Fue entonces cuando llegó el golpe más duro. Tras una evolución inestable, los médicos les comunicaron que Donatella no lograría salir adelante. “Ella mejoraba y empeoraba hasta que un día me llamó la jefa del sector donde están las incubadoras, me dijo que llame a mi novio y ya me adelantó que cuando estuviera con el aparato que la ayudaba a respirar no iba a poder evolucionar. Lo esperamos a mi pareja, llegó y la doctora le dijo todo lo que a mí me había dicho. No me olvido más la cara de Sebastián cuando la miraba a ella y después a mí, sin entender. No caía. Yo le tuve que decir ‘¿Entendés? Donatella se va a morir’. Creo que me dolió más su no reacción a que se largara a llorar”, contó. En ese contexto, Tamara y su pareja debieron enfrentar una decisión límite: mantenerla con vida de manera artificial o desconectarla. “Tuvimos que decidir en el momento”, contó, en uno de los pasajes más estremecedores de su relato.

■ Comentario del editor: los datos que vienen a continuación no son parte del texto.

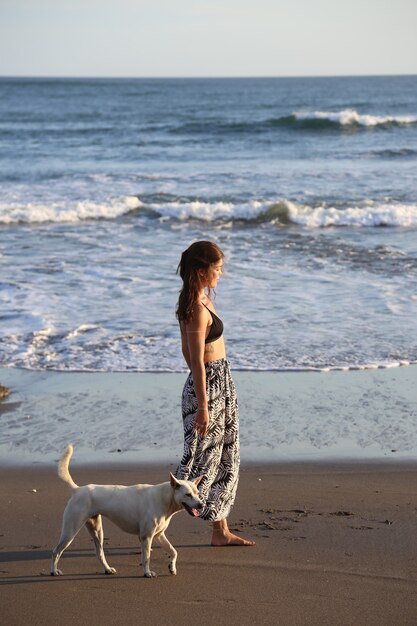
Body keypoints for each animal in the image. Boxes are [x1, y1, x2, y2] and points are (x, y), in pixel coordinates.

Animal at [50, 444, 203, 576]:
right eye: (188, 495)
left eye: (197, 493)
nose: (201, 505)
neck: (164, 498)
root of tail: (77, 490)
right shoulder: (146, 537)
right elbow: (146, 558)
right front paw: (147, 573)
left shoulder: (159, 535)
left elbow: (174, 551)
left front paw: (172, 567)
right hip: (70, 531)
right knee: (56, 551)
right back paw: (54, 571)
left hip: (96, 530)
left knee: (99, 553)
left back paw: (107, 569)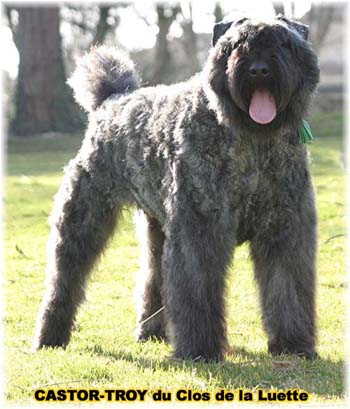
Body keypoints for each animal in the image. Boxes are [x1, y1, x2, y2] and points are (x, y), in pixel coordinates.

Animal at [34, 15, 318, 360]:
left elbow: (287, 286)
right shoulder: (199, 230)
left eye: (284, 43)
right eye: (237, 44)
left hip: (157, 227)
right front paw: (200, 350)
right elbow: (196, 288)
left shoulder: (285, 230)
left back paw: (150, 331)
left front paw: (294, 345)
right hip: (83, 221)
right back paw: (50, 337)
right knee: (64, 280)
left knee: (154, 276)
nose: (259, 69)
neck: (251, 141)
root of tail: (110, 101)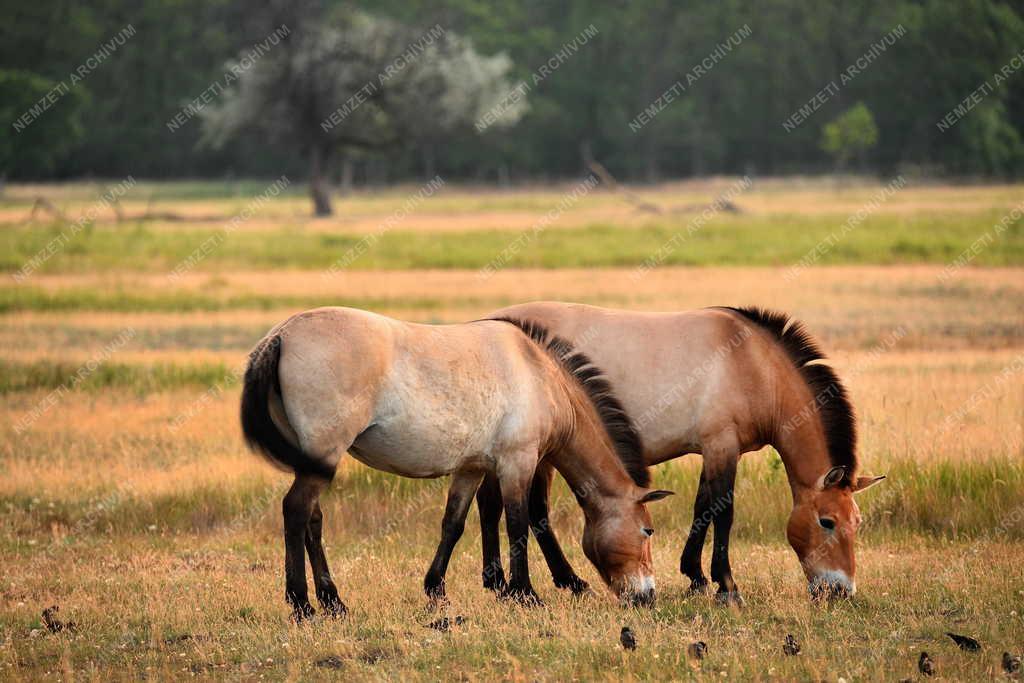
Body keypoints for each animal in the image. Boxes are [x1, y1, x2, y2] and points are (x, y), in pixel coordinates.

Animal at [238, 307, 671, 618]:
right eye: (647, 530)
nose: (646, 595)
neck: (540, 376)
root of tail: (281, 336)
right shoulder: (517, 463)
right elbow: (519, 524)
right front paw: (526, 594)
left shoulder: (472, 467)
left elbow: (455, 524)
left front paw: (437, 590)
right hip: (323, 457)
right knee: (296, 511)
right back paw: (303, 605)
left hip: (316, 461)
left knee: (312, 520)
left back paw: (333, 602)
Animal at [475, 305, 884, 602]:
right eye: (827, 522)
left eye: (858, 522)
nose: (841, 591)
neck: (754, 365)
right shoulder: (722, 445)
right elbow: (723, 511)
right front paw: (726, 586)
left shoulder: (714, 450)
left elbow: (703, 506)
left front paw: (696, 577)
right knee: (531, 511)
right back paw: (564, 582)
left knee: (491, 504)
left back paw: (500, 582)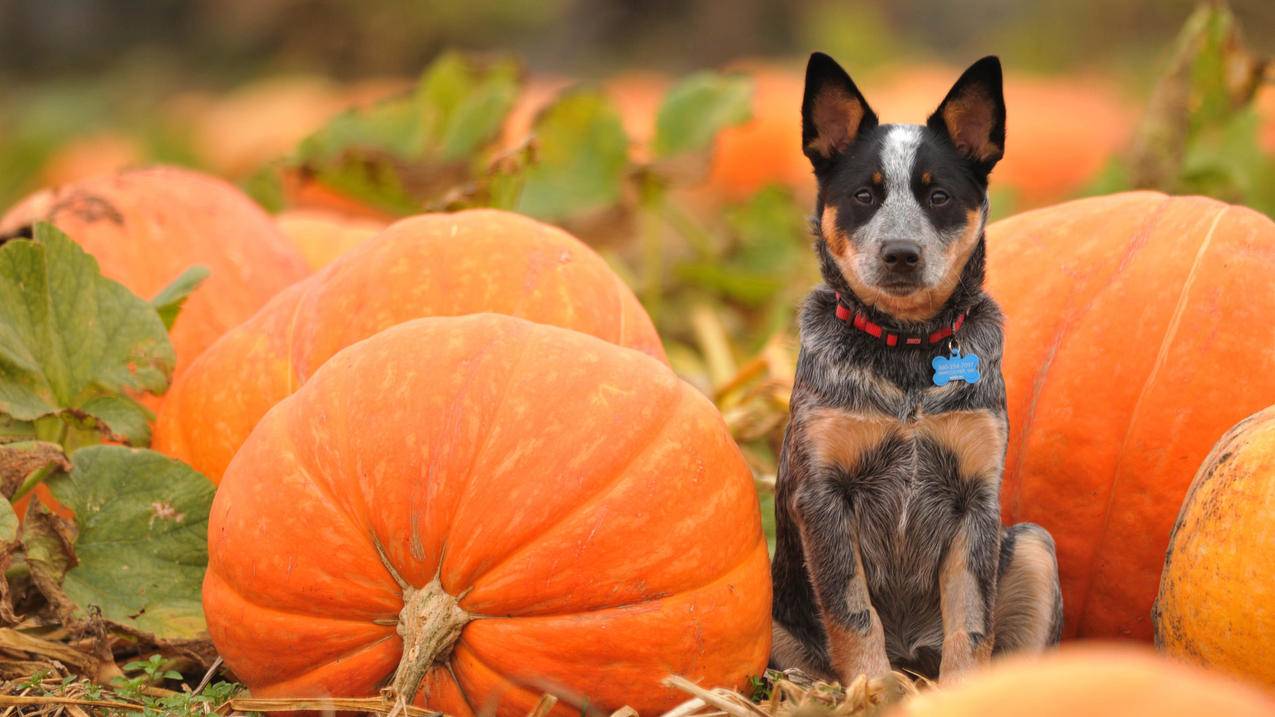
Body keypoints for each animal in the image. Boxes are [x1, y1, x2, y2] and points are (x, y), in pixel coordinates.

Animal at [765, 51, 1065, 678]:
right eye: (864, 196)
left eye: (939, 196)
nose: (900, 253)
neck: (907, 348)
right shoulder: (825, 495)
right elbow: (851, 609)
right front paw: (872, 686)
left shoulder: (975, 499)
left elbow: (971, 621)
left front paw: (964, 687)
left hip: (1032, 546)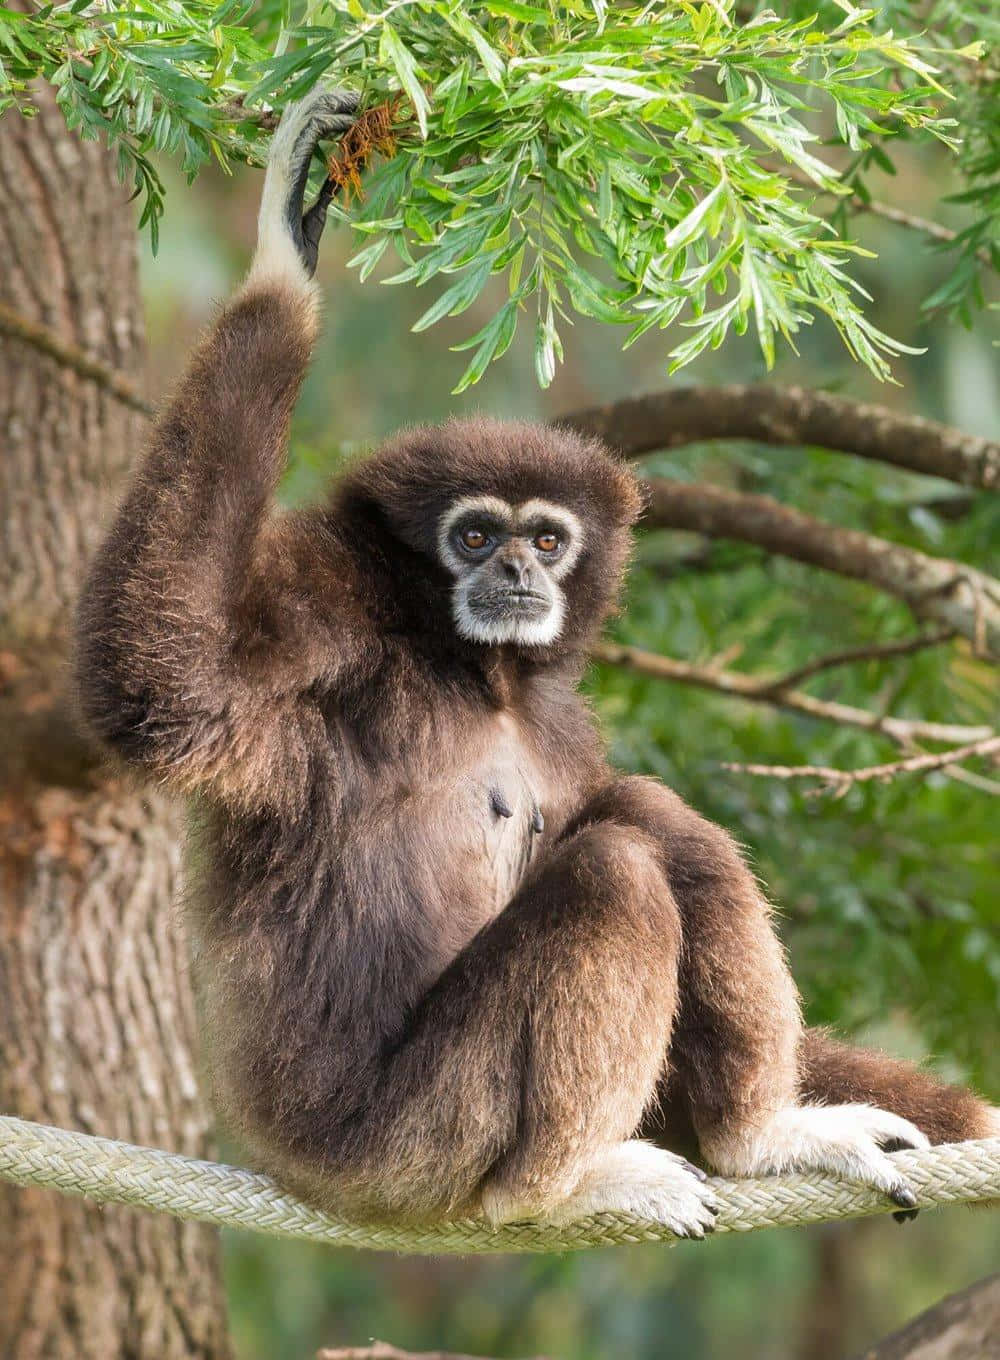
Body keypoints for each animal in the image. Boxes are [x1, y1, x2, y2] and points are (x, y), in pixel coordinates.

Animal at [75, 88, 999, 1237]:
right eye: (474, 535)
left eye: (548, 539)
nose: (514, 565)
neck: (471, 672)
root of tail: (296, 1160)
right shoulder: (324, 611)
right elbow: (162, 684)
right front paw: (284, 256)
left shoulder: (559, 714)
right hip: (408, 1142)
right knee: (613, 874)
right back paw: (559, 1185)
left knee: (644, 817)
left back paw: (759, 1138)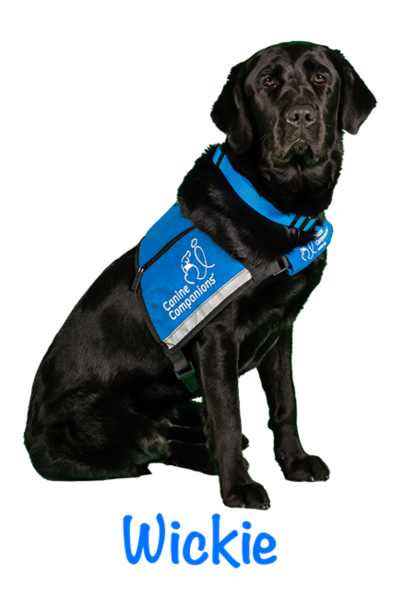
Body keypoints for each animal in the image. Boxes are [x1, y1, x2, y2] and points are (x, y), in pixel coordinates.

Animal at [24, 42, 376, 508]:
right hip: (102, 418)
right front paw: (238, 487)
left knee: (181, 422)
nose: (301, 115)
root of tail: (28, 437)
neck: (276, 206)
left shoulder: (281, 327)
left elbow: (286, 403)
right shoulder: (217, 339)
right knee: (158, 444)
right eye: (268, 81)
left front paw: (295, 463)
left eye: (321, 78)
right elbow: (227, 417)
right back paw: (212, 461)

A partir de ahí, su voz comenzó a quebrarse aún más. “Cuando la sacaron de la incubadora y me la pusieron en los brazos, sacándole los cables y el respirador, creo que fue el peor momento al sentir que dejaba de respirar, y que por más que yo la tuviese fuerte se me iba. En algún momento teníamos que decidir largarla, teníamos que dejarla. Le pusieron el conjunto que teníamos preparado para cuando saliera del hospital, me la volvieron a dar hasta que hubo que llevarla a la incubadora vacía para que ellos hicieran lo que tenían que hacer. No podíamos darle la espalda por más que estuviera muerta hacía horas, no podíamos alejarnos, íbamos y volvíamos”, expresó entre lágrimas, generando un silencio absoluto en la casa. Sus compañeros, afectados, no pudieron contener la emoción y comenzaron a llorar junto a ella.

La escena fue tan intensa que rápidamente desbordó la dinámica del programa. Tamara intentó continuar, pero la angustia se apoderó de su cuerpo. “Me pasaron cosas muy de mier…, no me quiero acordar porque no voy a poder parar. Nunca pensé que algo así nos podía pasar”, dijo, antes de derrumbarse por completo. Entre gritos de dolor y llanto desconsolado, tuvo que ser asistida por sus compañeros, quienes la abrazaron y la acompañaron mientras la producción intervenía.
Finalmente, la situación llevó a que la producción decidiera dar por terminada la actividad. Tamara fue trasladada al confesionario para recibir contención, mientras el resto de los participantes permanecía en estado de shock. La casa, atravesada por el relato, quedó completamente sensibilizada, con varios jugadores llorando y sin poder retomar la dinámica habitual.